Participar na vida democrática e cívica parece fora de moda. Os números assim o mostram: menos de 60% votam nas legislativas, caindo para 30-40% nas europeias; a filiação partidária não chega a 2%; apenas 5-8 participaram em manifestações; 25-30% assinaram petições; e só 15-20% fazem voluntariado associativo. Estes indicadores traçam um panorama preocupante de abstenção cívica, que ainda é mais evidente nas camadas mais jovens. Embora desligadas da política formal, as pessoas encontraram outras formas de exercer a sua liberdade no quotidiano.
Na verdade, muitos acreditam piamente que expressam a sua liberdade através de duas esferas omnipresentes: o consumo comercial e as redes sociais. São terrenos onde cada indivíduo sente que manda, que escolhe sem amarras externas. Ir às compras, seja o novo smartphone, os chinelos para a praia ou as laranjas no supermercado, é encarado como um ato de vontade própria. Da mesma forma que navegar no Facebook, Instagram ou TikTok, opinar num tweet ou fazer like num post, é visto como expressão autêntica de voz e vontade. Afinal, somos nós a decidir o que comprar e a forma como intervimos nas redes, não é? Ninguém nos obriga. Logo, sou livre. É uma lógica sedutora: a opção de escolha significa liberdade.
No consumo, a sensação de autonomia é cuidadosamente alimentada. Há sempre mil versões de um produto para “escolhermos livremente”. No entanto, por detrás dessa fartura de ofertas está um sofisticado sistema de influência. Publicidade e marketing operam silenciosamente nos bastidores do desejo, tudo afinado para guiar as nossas preferências. O consumidor vangloria-se da sua liberdade de escolha, mas raramente questiona quão livre foi a escolha do que iria gostar.

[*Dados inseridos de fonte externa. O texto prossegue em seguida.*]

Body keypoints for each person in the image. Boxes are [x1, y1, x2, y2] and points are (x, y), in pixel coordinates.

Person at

Já nas redes sociais, a ilusão de liberdade manifesta-se na ideia de que ter voz online é igual a ter impacto na sociedade. Cada post inflamado no Facebook, cada hashtag no X, cada foto no Instagram, dá-nos a impressão de participação na sociedade. De certo modo, as redes tornaram-se a “praça pública” moderna, levando muitos a crer que comentar é equivalente a agir, ou que se informar pelo feed substitui o conhecimento jornalístico mais profundo. Mas também aqui há algemas que condicionam a liberdade. Os feeds são regulados por algoritmos opacos que decidem o que vemos, servindo doses viciantes de conteúdo que nos agrada ou indigna para nos manter presos infinitamente. Notícias falsas e clickbait proliferam e moldam opiniões antes que o pensamento crítico consiga intervir. Sentimo-nos livres ao expressar-nos nas redes, mas não percebemos plenamente como estamos a jogar num tabuleiro cujo desenho não controlamos, desenhado para maximizar o nosso vício, não a nossa emancipação.

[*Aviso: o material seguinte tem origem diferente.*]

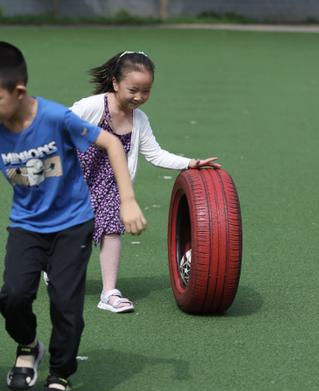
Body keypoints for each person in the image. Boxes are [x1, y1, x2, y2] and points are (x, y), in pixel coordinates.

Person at [0, 41, 147, 391]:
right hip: (26, 226)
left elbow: (112, 145)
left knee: (65, 305)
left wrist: (128, 201)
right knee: (13, 296)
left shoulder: (56, 118)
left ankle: (60, 375)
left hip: (73, 223)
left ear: (18, 91)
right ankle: (28, 346)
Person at [70, 50, 220, 313]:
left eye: (146, 91)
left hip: (113, 185)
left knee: (112, 228)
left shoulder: (139, 119)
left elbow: (155, 154)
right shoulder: (91, 106)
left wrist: (190, 163)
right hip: (76, 179)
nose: (139, 97)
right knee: (71, 236)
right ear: (115, 83)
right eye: (133, 89)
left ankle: (109, 292)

Essas formas modernas de “liberdade”, comprar e participar nas redes sociais, dão-nos satisfação imediata e a sensação de dever cumprido. Consumindo, sentimos que escolhemos o nosso estilo de vida; publicando e interagindo, sentimos que fizemos ouvir a nossa opinião. Ambas as coisas nos fazem acreditar que estamos a participar na sociedade à nossa maneira, cumprindo o nosso papel. E, até certo ponto, é compreensível: são atividades acessíveis a quase todos, sem a complexidade dos processos políticos. É muito mais fácil ver uma dança no Tik Tok do que entender um Orçamento de Estado, é mais divertido fazer uma aposta online do que acompanhar assembleias municipais. A liberdade tornou-se conveniência e entretenimento.
No entanto, há um preço alto a pagar por estas liberdades superficiais. Demagogos e desinformadores manipulam o ecossistema das redes. Empresários sem alma abusam das pessoas, tornadas consumidoras incautas. Forças populistas e extremistas aproveitam-se do desinteresse cívico para normalizarem propostas absurdas que são discutidas com leveza, a mesma que é exigida no consumo ou nas plataformas digitais.
Mas a liberdade real não é leve, não é confortável. Exige esforço, consciência e, muitas vezes, contrariedade. Supõe questionar por que queremos o que queremos, quem influencia as nossas escolhas e como podemos ter voz para lá do marketing ou dos algoritmos. Significa relembrar que ser cidadão vai além de ser consumidor ou utilizador: implica participar, votar, associar-se, dialogar com outros, especialmente aqueles com quem discordamos.